Amgen’s Reply Brief is consistent with the arguments made in its petition. First, Amgen states that “Sanofi-Regeneron cannot dispute that this Court has repeatedly declared that enablement is a ‘question of fact’ for ‘the jury.’” Amgen cites cases concluding that enablement is a question of fact for the jury, and argues that the determination of whether a jury or a judge should decide if a patent is enabled is extremely important for patent infringement cases. Second, Amgen argues that the Federal Circuit’s holding that the specification must enable skilled artisans “to reach the full scope of claimed embodiments” without “substantial time and effort” was unnecessary, as the evidence shows that the skilled artisan could make the antibodies that Amgen claimed every time by following the patent’s specification. Amgen argues that this “full scope” decision is equivalent to imposing a numerosity or exhaustion requirement.

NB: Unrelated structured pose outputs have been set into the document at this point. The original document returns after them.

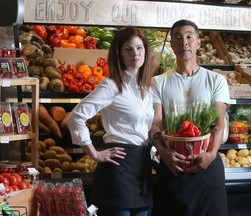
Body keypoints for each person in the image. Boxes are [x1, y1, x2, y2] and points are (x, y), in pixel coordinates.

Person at [67, 26, 154, 216]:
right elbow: (75, 117)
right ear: (119, 54)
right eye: (128, 49)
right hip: (118, 166)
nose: (135, 54)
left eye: (139, 48)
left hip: (142, 165)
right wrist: (94, 154)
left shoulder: (147, 89)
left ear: (146, 51)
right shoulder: (111, 85)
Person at [150, 19, 230, 216]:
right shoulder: (158, 82)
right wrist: (163, 152)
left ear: (198, 42)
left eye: (189, 36)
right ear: (171, 44)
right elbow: (155, 122)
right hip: (173, 163)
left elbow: (218, 122)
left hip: (207, 163)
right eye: (177, 37)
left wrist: (211, 154)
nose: (183, 41)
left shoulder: (216, 80)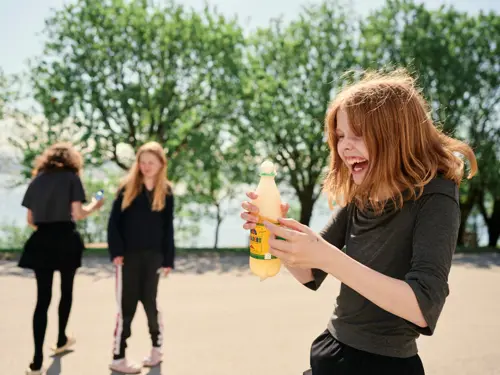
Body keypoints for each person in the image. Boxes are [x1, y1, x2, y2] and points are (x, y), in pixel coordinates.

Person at [240, 69, 477, 375]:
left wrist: (326, 255)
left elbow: (422, 306)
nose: (345, 147)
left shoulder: (437, 198)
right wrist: (276, 229)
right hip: (331, 350)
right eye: (340, 136)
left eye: (358, 134)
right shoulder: (360, 196)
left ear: (397, 135)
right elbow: (310, 272)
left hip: (385, 365)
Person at [19, 142, 105, 375]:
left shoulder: (37, 180)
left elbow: (30, 220)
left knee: (42, 300)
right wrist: (96, 206)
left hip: (42, 241)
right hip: (66, 239)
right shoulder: (71, 178)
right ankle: (60, 340)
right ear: (72, 160)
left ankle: (36, 361)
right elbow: (78, 213)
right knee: (66, 292)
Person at [107, 141, 176, 374]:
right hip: (127, 258)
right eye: (142, 162)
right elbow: (113, 223)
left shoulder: (166, 191)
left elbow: (168, 229)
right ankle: (118, 357)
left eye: (151, 163)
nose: (146, 167)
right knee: (126, 307)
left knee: (150, 303)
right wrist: (116, 251)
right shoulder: (126, 188)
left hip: (154, 257)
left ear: (160, 165)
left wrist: (168, 260)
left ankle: (157, 349)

It argues that this “rewriting” of § 112 was unnecessary, as the Federal Circuit could have required, as it has before, that the challengers provide concrete evidence that a substantial number of embodiments cannot be made by following what the patent teaches. Amgen argues that the Supreme Court has never suggested that patents are invalid when skilled artisans can easily make embodiments within the claims, simply because ‘substantial time and effort’ is needed to make all embodiments. It argues the importance of the Supreme Court granting certiorari, as the Federal Circuit’s decision will raise the bar for enablement of genus claims far too high. Finally, Amgen argues that this case is an ideal vehicle for Supreme Court review: “Two different juries heard the evidence and found Amgen’s patents enabled—yet the Federal Circuit reaches a contrary result. Who decides enablement was clearly outcome-dispositive.”
 See In re Wands, 858 F.2d 731 (Fed. Cir. 1988).
 Wood v. Underhill, 46 U.S. (5 How.) 1, 4 (1846).